## TASK BRIEF
Every line containing the word "model" must be pulled from the records.

Collected data entries
____________________

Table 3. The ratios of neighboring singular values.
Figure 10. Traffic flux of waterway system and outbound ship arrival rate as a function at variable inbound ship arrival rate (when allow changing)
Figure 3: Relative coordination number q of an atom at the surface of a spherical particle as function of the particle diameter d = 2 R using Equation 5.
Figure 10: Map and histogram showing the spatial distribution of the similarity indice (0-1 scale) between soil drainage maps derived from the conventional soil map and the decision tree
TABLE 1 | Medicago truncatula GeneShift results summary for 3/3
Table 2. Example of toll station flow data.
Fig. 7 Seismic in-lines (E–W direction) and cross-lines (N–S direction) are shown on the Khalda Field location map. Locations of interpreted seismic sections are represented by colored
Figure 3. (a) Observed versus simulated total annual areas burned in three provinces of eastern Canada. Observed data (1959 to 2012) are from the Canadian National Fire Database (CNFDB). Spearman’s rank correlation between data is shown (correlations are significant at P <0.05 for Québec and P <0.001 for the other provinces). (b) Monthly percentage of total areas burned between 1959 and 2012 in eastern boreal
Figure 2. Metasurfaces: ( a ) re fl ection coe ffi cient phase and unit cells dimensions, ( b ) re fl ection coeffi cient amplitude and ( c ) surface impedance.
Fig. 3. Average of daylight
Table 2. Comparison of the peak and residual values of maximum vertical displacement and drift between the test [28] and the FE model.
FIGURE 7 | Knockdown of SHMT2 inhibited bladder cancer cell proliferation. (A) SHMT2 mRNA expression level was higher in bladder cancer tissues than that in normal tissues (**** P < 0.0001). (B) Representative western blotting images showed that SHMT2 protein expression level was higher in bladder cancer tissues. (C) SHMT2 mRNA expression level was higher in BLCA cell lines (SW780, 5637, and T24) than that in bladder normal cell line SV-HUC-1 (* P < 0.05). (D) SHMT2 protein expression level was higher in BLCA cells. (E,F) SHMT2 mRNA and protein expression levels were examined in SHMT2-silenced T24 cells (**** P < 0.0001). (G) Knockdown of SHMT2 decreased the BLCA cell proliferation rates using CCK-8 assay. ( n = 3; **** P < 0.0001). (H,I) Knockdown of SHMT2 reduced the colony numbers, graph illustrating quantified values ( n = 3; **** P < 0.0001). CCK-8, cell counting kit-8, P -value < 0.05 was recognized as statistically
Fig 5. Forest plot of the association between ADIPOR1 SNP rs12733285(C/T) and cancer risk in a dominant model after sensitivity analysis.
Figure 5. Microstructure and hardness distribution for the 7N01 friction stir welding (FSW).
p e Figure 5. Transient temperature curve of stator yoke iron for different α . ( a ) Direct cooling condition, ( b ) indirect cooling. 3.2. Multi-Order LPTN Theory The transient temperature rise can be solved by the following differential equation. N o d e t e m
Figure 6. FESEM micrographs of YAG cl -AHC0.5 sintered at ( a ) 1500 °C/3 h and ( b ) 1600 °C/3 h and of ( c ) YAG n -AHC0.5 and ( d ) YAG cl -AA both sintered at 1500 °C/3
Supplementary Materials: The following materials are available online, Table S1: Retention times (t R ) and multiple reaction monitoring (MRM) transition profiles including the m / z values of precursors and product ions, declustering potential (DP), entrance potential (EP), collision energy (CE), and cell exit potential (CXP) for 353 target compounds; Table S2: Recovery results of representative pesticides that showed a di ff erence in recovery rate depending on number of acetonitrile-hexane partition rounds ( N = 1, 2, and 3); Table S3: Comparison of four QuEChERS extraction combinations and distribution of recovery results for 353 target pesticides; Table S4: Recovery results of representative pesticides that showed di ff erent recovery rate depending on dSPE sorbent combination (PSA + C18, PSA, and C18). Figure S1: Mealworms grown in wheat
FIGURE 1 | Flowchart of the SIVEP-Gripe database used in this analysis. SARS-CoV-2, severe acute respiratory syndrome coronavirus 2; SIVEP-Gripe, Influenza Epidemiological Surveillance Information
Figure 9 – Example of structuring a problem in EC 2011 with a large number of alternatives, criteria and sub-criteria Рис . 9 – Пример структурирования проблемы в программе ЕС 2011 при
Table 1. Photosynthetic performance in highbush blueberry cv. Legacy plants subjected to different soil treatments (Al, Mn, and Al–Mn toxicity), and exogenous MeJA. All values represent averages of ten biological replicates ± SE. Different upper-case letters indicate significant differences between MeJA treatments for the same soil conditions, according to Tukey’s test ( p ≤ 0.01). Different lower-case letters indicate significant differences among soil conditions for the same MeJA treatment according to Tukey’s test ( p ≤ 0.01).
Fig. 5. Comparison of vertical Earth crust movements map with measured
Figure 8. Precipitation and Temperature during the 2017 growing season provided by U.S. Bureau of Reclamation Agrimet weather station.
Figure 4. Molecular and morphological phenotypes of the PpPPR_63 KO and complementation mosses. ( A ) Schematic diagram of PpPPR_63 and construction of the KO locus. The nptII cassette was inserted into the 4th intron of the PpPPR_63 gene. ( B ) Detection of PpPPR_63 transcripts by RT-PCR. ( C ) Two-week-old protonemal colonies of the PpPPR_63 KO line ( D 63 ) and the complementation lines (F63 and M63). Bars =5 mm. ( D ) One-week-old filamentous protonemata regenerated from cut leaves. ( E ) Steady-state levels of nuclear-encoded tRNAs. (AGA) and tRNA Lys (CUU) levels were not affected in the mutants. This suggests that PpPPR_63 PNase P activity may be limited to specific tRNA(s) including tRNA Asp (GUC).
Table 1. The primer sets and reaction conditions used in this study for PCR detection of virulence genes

____________________

## ANSWER FOR THE TASK
Table 2. Comparison of the peak and residual values of maximum vertical displacement and drift between the test [28] and the FE model.
Fig 5. Forest plot of the association between ADIPOR1 SNP rs12733285(C/T) and cancer risk in a dominant model after sensitivity analysis.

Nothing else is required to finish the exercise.